Williams-Ellis' most recent exhibition, entitled D-Day Soldiers, was held at the Portland Gallery in June 2019.

==Notable public commissions==
In 2021, Williams-Ellis was commissioned by Manchester City Football Club to create a sculpture celebrating Colin Bell, Francis Lee and Mike Summerbee and the major influence they had on the club in their 'Golden Era' of the late 1960s and early 1970s. The commission is part of a series of tributes to key figures forming the Club’s legacy project, first announced in 2019 and directed by Chairman Khaldoon Al Mubarak. The Sculpture was unveiled on 28 November 2023 and is located on the West perimeter in front of the main entrance to the Etihad Stadium.

Williams-Ellis was commissioned by the Normandy Memorial Trust to create the D-Day sculpture to commemorate the 22,443 British and Commonwealth soldiers, sailors, marines and airmen who died during the landings and thereafter. It will be the centre-piece of the memorial park's official inauguration and will occupy a position on the forecourt of the memorial, designed by architect Liam O’Connor, against the backdrop of Gold Beach. The sculpture was unveiled on 6 June 2019, the 75th anniversary of the landings.

Williams-Ellis was selected by Aberdeen City Council to create a sculpture to commemorate and celebrate all the men and women who have served in the city's fishing industry.

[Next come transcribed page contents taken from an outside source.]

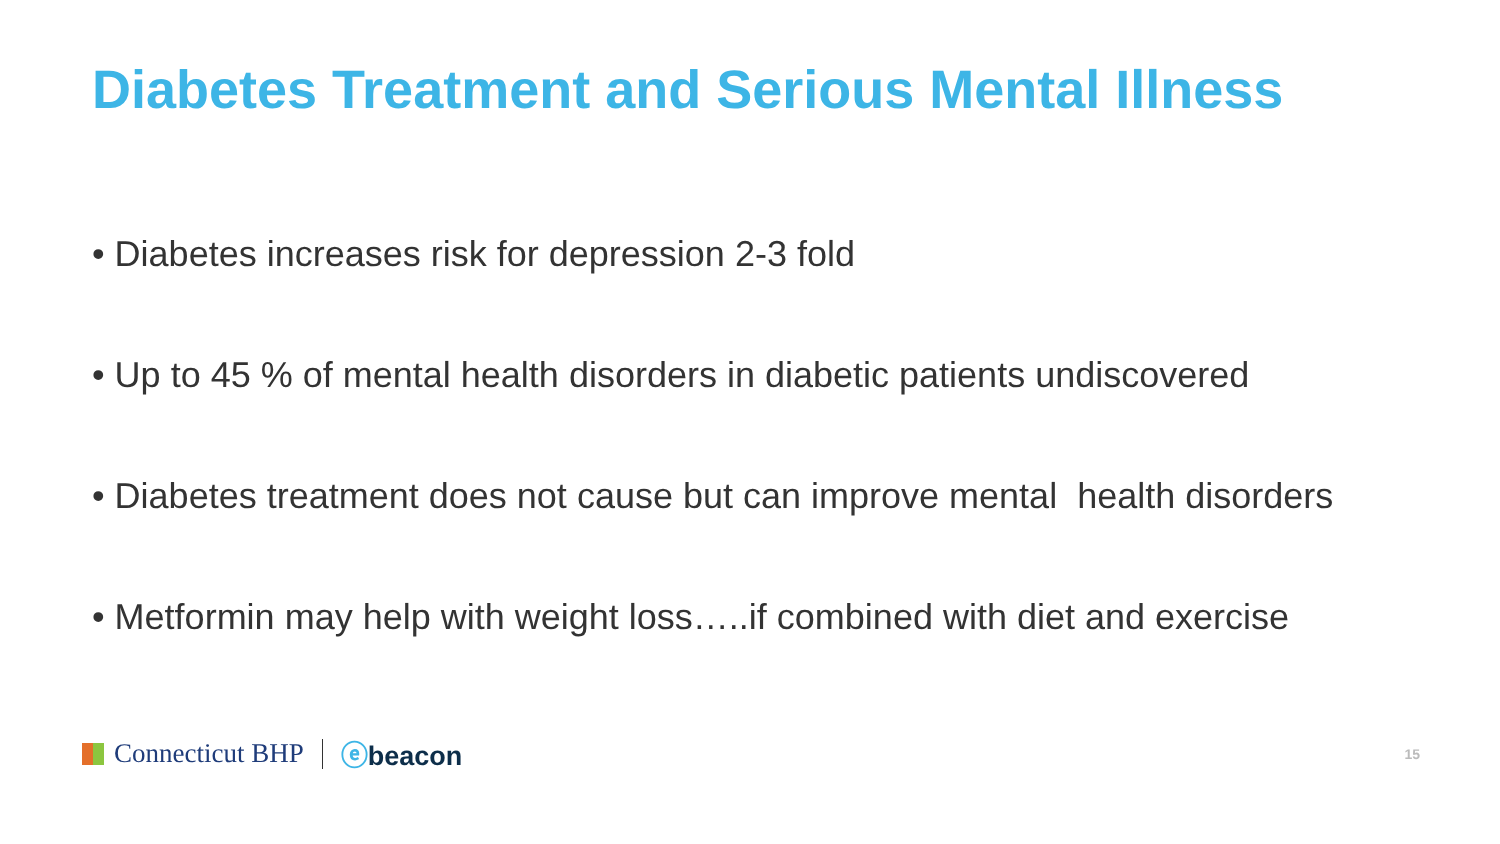Diabetes Treatment and Serious Mental Illness
• Diabetes increases risk for depression 2-3 fold
• Up to 45 % of mental health disorders in diabetic patients undiscovered
• Diabetes treatment does not cause but can improve mental health disorders
• Metformin may help with weight loss…..if combined with diet and exercise
Connecticut BHP
ⓔbeacon
15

It consists of two life-size sculptures, a fisherwoman and a fisherman, that stand outside the Aberdeen Maritime Museum. It was unveiled on 27 June 2018.

In 2016 Williams-Ellis was commissioned by the Eden Rivers Trust to sculpt two, over life-size, bronzes of a cock and hen salmon. These were to be sold by the trust to raise money to support their campaign and fundraising initiatives to save the wild salmon and stop their decline, in both the River Eden and other rivers across Britain.

In 2013 Williams-Ellis was commissioned to sculpt an over life size bronze of T. E. Lawrence to commemorate the 80th anniversary of his death to be displayed at Snowdon Lodge, Lawrence's birthplace.

Commissioned by Mary Yapp of the Albany Gallery, Kyffin Williams's agent in Wales, to sculpt an over life size bronze of Kyffin Williams for Oriel Ynys Môn, where the Kyffin Williams Collection is housed.

Commissioned in 2008 to sculpt Ray Gravell, the 10-ton statue now stands outside the south stand of the Parc y Scarlets.

==Personal life==
Williams-Ellis was married to the interior designer Serena Williams-Ellis, and they have three children together, Hugo, Phoebe, and Jack. In 2014, he lived near Penrith in Cumbria.

In 2016, he moved to Oxfordshire, and in April 2017, he married Nicola "Nikki" Shale (née Burrows) (b. 1956), widow of politician Christopher Shale. She is the mother of Edoardo Mapelli Mozzi, the husband of Princess Beatrice of York, by her first marriage to Alex Mapelli-Mozzi, a former British Olympian. His wife was awarded an MBE for political service as part of the 2016 Prime Minister's Resignation Honours.